May 18, 1999
Some folks were sitting around the other day talking about Perry's pluses and minuses, tossing out ideas as they occurred to them. It was a good mixture -- teen-agers, seniors, in-between, male, female; a cross-section of local demographics. The conversation kept drifting back to the lack of two important ingredients in Perry -- movies and a teen hangout. We haven't had either one for some time now.

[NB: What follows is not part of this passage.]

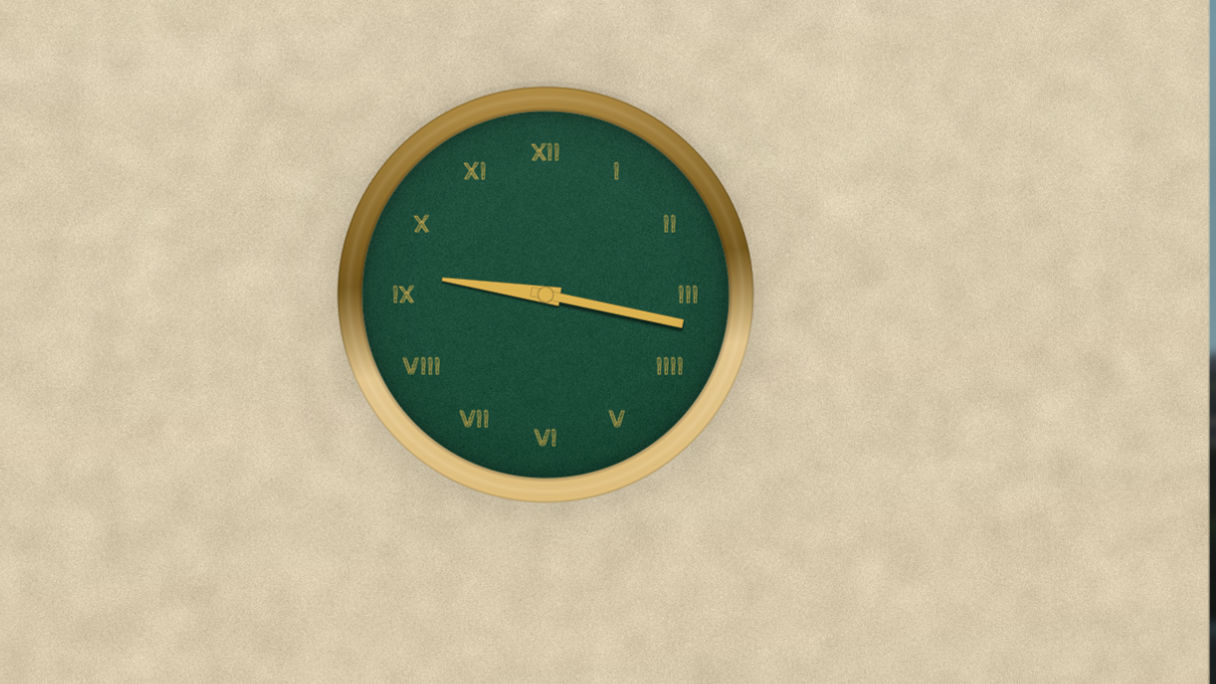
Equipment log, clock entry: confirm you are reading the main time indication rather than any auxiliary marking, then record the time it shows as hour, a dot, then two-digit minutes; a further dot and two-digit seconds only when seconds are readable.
9.17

You've heard both topics discussed many times. What surprised me in this dialogue was the general consensus that a movie theater in Perry would have a reasonable chance of succeeding. It was pointed out that another town not too far from here, with a thousand less population than Perry, has a film house open seven nights a week and it draws consistently good crowds. The features are primarily current releases. Nearest competition is in a town more than twice that size, about 25 miles away. In other words, the situation is much like ours. Would it pay off here? The adult ticket price is $3. That's a better bargain than you'll find in some of our neighboring towns. Add to that the cost of filling the gas tank for an out of town trip and perhaps a meal or a snack, plus admission or a baby sitter for the children, and you have a pretty hefty tab for the evening.

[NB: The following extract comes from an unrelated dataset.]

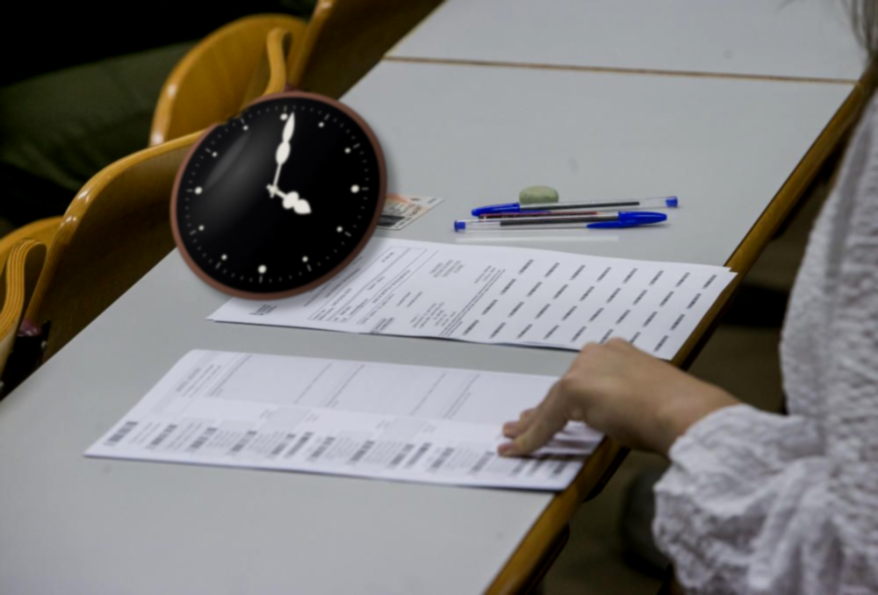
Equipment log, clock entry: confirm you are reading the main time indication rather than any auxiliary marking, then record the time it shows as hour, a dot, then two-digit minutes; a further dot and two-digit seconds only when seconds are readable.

The old Perry Theater on Sixth street, now the location of the Exchange Bank & Trust Co. drive-through facility, was torn down years ago. That was our last film palace. The last recreation center, a commercial enterprise aimed specifically at teen-agers, closed a few months ago.
In years past Perry has had a Teen Town or something of the sort, operated by young people with the help of a handful of parents and other adults. They offered a small dance floor, a jukebox, soft drinks, candy bars and sometimes homemade cookies. The emphasis was on a retreat where teen-agers could enjoy themselves in a safe, clean and wholesome atmosphere. Centers like that are in the distant past here. That's one of the reasons many of our young men and women say they can hardly wait to complete their high school education and leave Perry. If they do, they will be passing up an opportunity to find gainful, lifetime employment right here in a small town. There are many advantages to that but they may not be apparent to those who are just beginning a career.

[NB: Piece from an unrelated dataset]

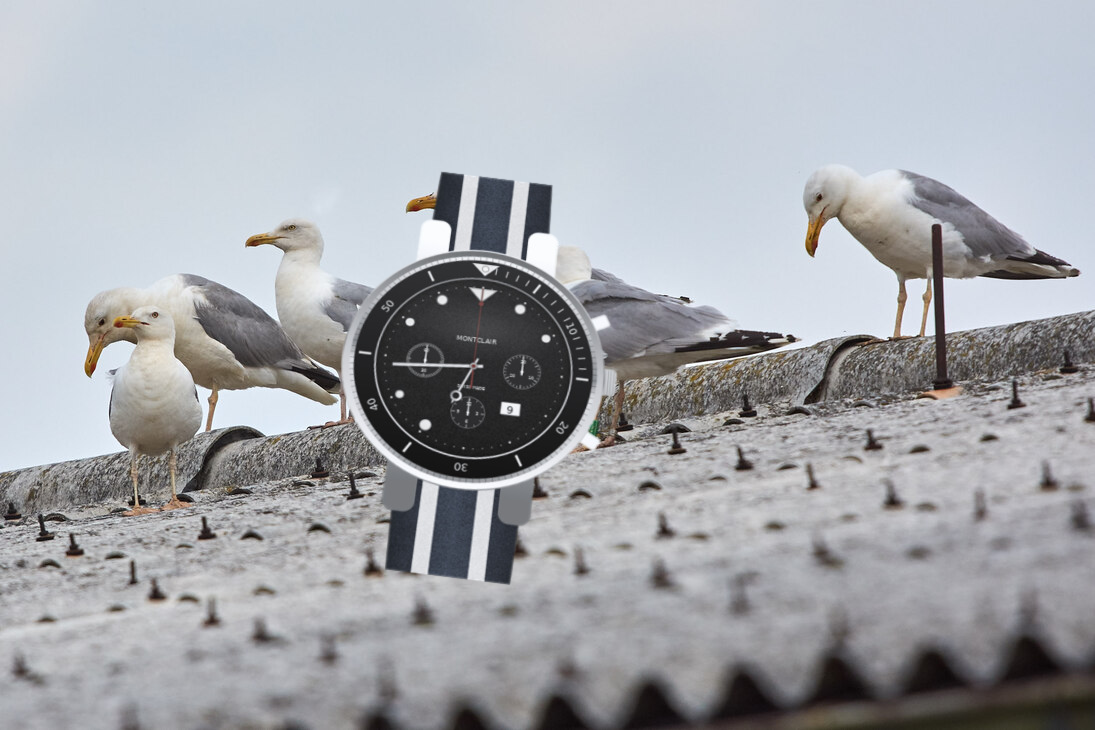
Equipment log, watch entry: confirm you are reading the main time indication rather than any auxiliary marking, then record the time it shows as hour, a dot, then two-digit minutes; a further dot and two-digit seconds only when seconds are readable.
6.44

Maybe another Teen Town would not be acceptable in this day and age, but a variation of some kind might fill a need for our young people. Movies are wildly successful in this age of multiple screen theaters. We don't need that, but perhaps a small, single-screen theater with reasonably current attractions would earn a profit. I'm a movie buff and I would much prefer driving downtown to see a film instead of going to Stillwater, Enid, Ponca City or Oklahoma City.
This is not intended to inspire some enterprising entrepreneur with a little risk capital to start drawing up plans, but both a teen center and a small movie theater seem to be ideas worth looking into again. A movie theater and a teen center. Has the time come again for both of them in Perry America? What do you think?